• [ASSIGNED TASK] The records follow. Filter them to the lines that hold "framed".

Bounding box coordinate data
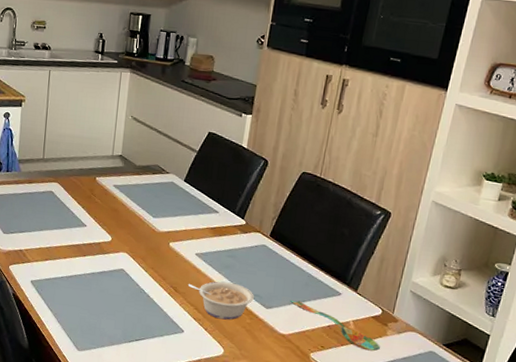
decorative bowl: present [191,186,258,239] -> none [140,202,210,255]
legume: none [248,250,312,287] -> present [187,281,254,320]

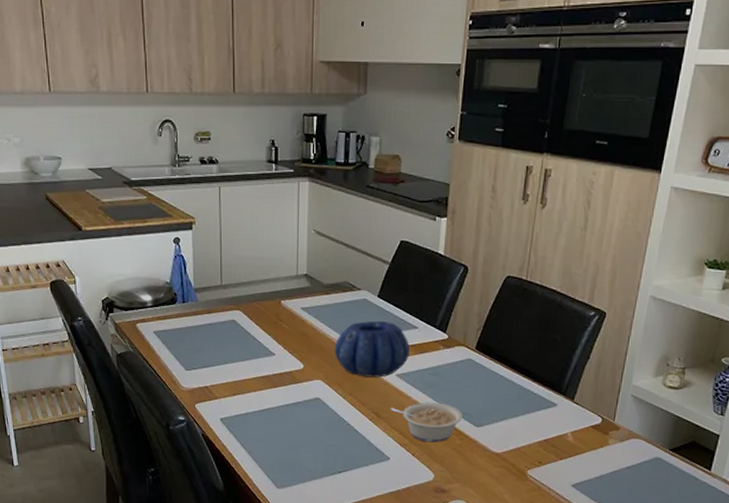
decorative bowl: none [140,202,210,255] -> present [334,320,410,378]
spoon: present [289,300,380,352] -> none [501,415,602,463]

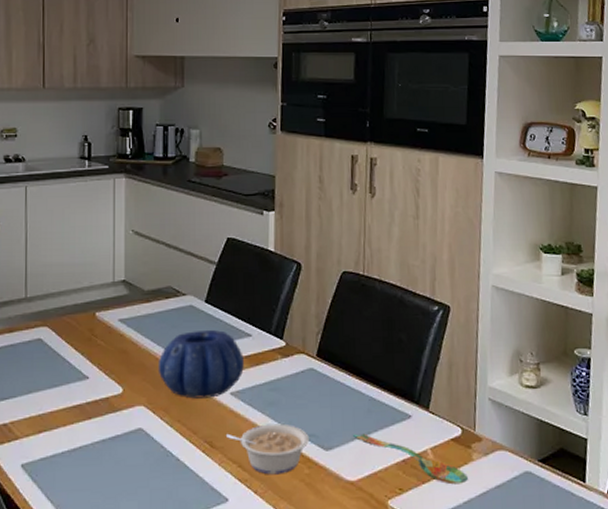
spoon: none [501,415,602,463] -> present [352,433,468,485]

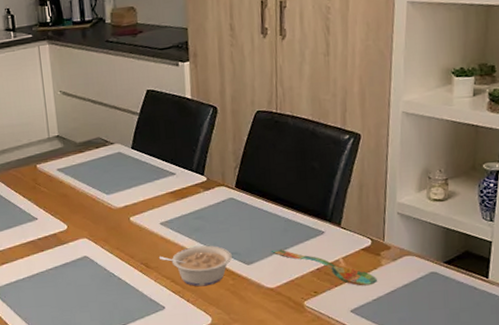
decorative bowl: present [157,329,244,399] -> none [94,171,171,230]

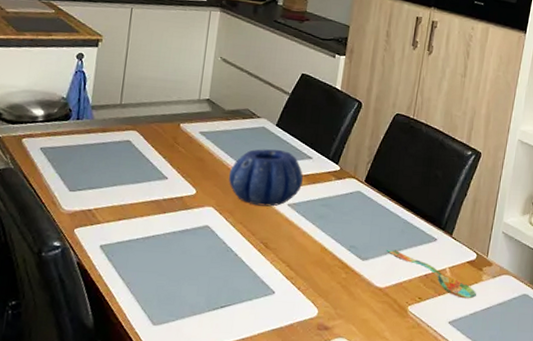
decorative bowl: none [94,171,171,230] -> present [228,149,303,207]
legume: present [158,245,232,287] -> none [279,233,350,276]

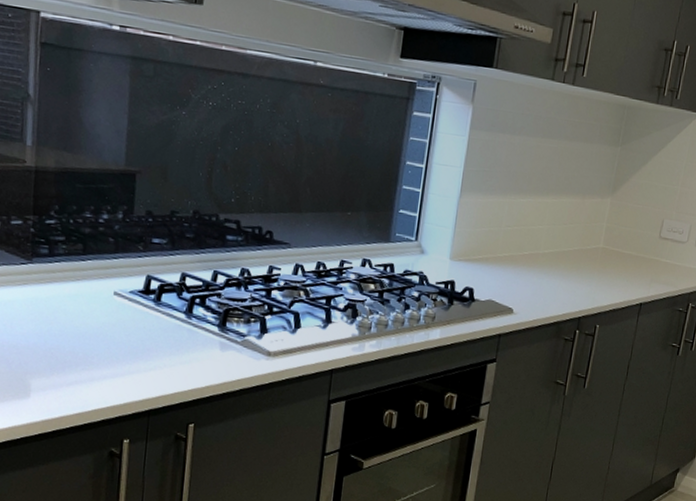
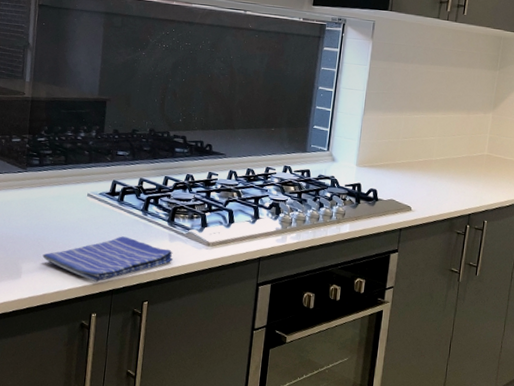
dish towel: none [57,344,226,402] -> present [42,236,174,283]

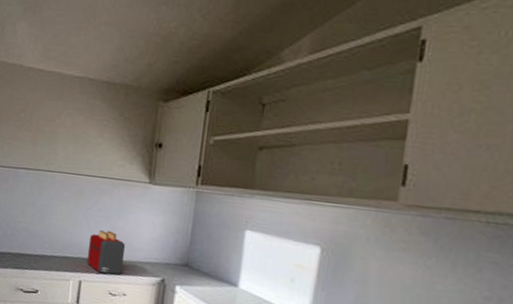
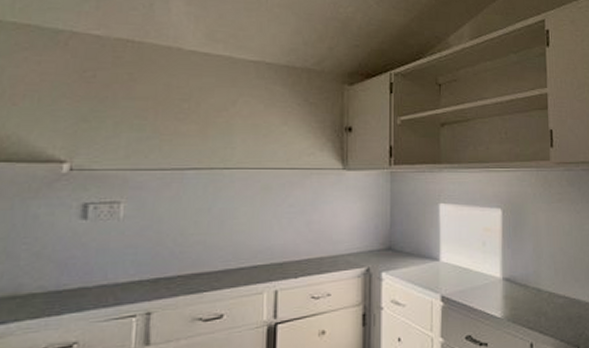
toaster: present [87,230,126,275] -> none [281,226,325,277]

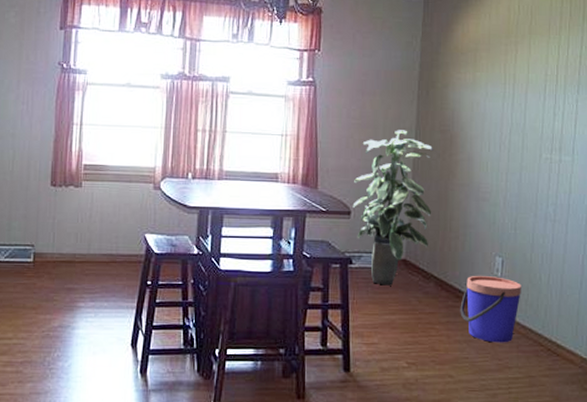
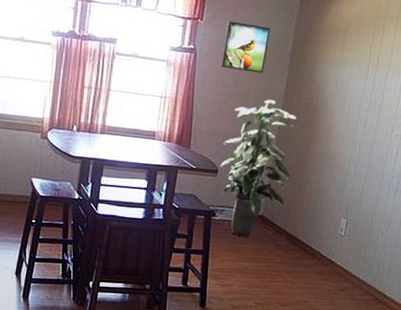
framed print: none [343,49,394,102] -> present [220,20,271,73]
bucket: present [460,275,521,343] -> none [305,233,361,292]

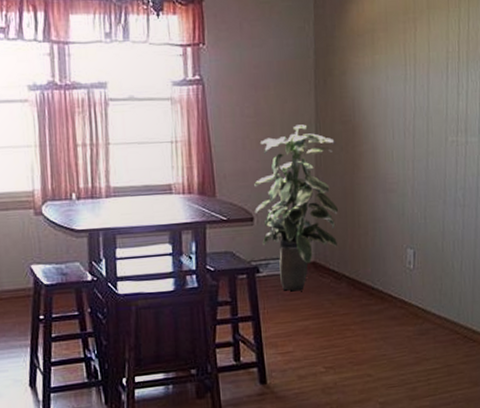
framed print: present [220,20,271,73] -> none [234,40,287,97]

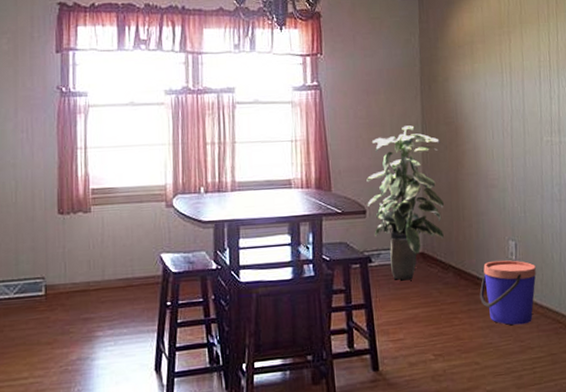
bucket: none [374,269,435,337] -> present [479,260,536,325]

• [YOUR RESPONSE]
framed print: none [343,49,394,102] -> present [220,20,271,73]
framed print: present [220,20,271,73] -> none [234,40,287,97]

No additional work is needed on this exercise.